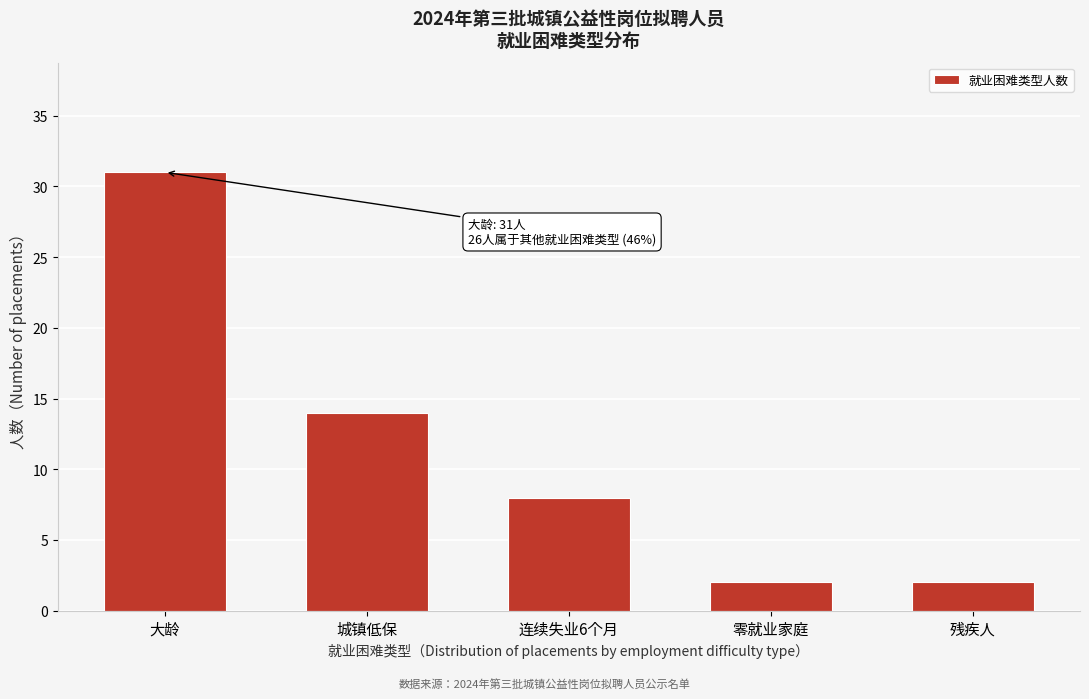

Reading left to right, extract all data points from this chart.

大龄=31	城镇低保=14	连续失业6个月=8	零就业家庭=2	残疾人=2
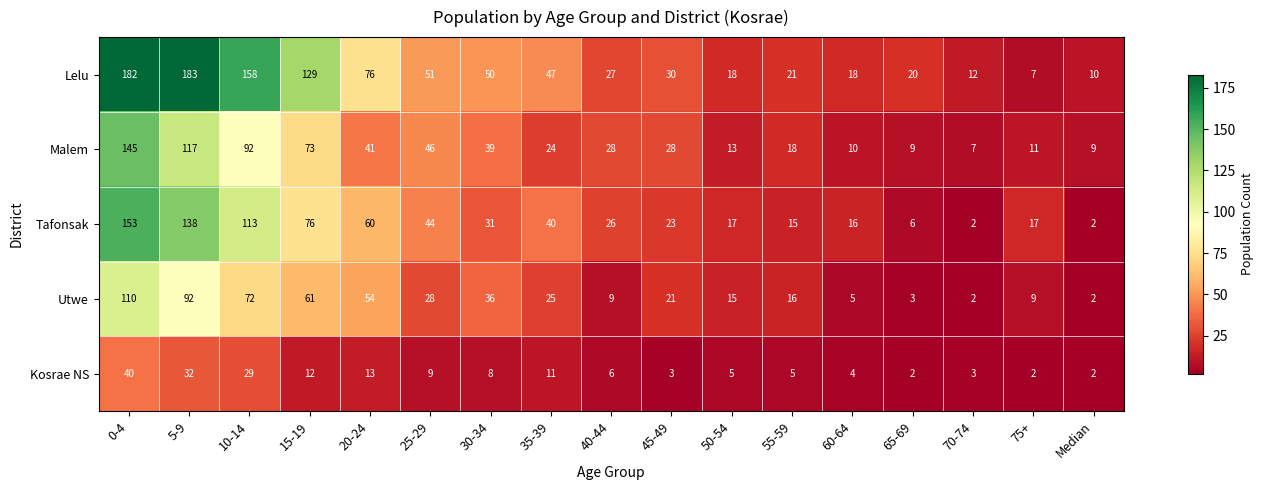

What is the difference between the maximum and minimum values in the Kosrae NS series?

38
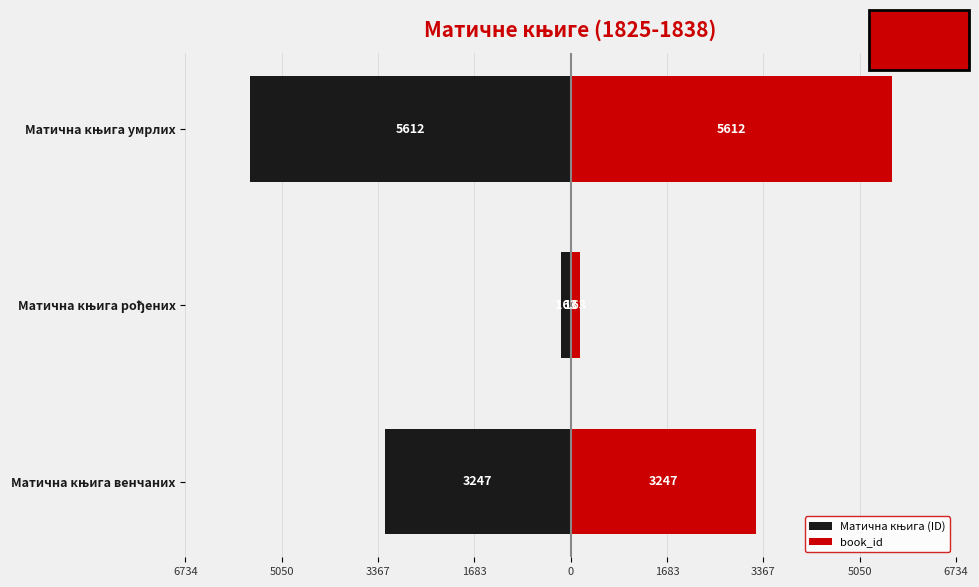

The value of Матична књига (ID) at Матична књига умрлих is -9946. True or false?

False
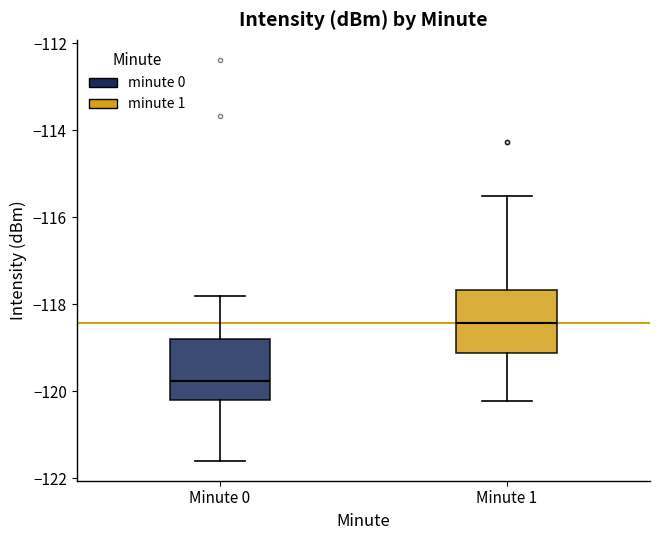

Reading left to right, read every box against the y-axis: the position of its median line, the range the box covers, and the ends of its whiskers. The values are not printed on the chart, so give them approximately, as read against the axis.

Minute 0: median -119.8, box -120.2 to -118.8, whiskers -121.6 to -117.8
Minute 1: median -118.4, box -119.2 to -117.6, whiskers -120.2 to -115.6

**WORK INSTRUCTION:** Please copy every one of the records above exactly, with the pictures left out.

**ANSWER SPACE:**
Reading left to right, extract all data points from this chart.

大龄=31	城镇低保=14	连续失业6个月=8	零就业家庭=2	残疾人=2

What is the difference between the maximum and minimum values in the Kosrae NS series?

38

The value of Матична књига (ID) at Матична књига умрлих is -9946. True or false?

False

Reading left to right, read every box against the y-axis: the position of its median line, the range the box covers, and the ends of its whiskers. The values are not printed on the chart, so give them approximately, as read against the axis.

Minute 0: median -119.8, box -120.2 to -118.8, whiskers -121.6 to -117.8
Minute 1: median -118.4, box -119.2 to -117.6, whiskers -120.2 to -115.6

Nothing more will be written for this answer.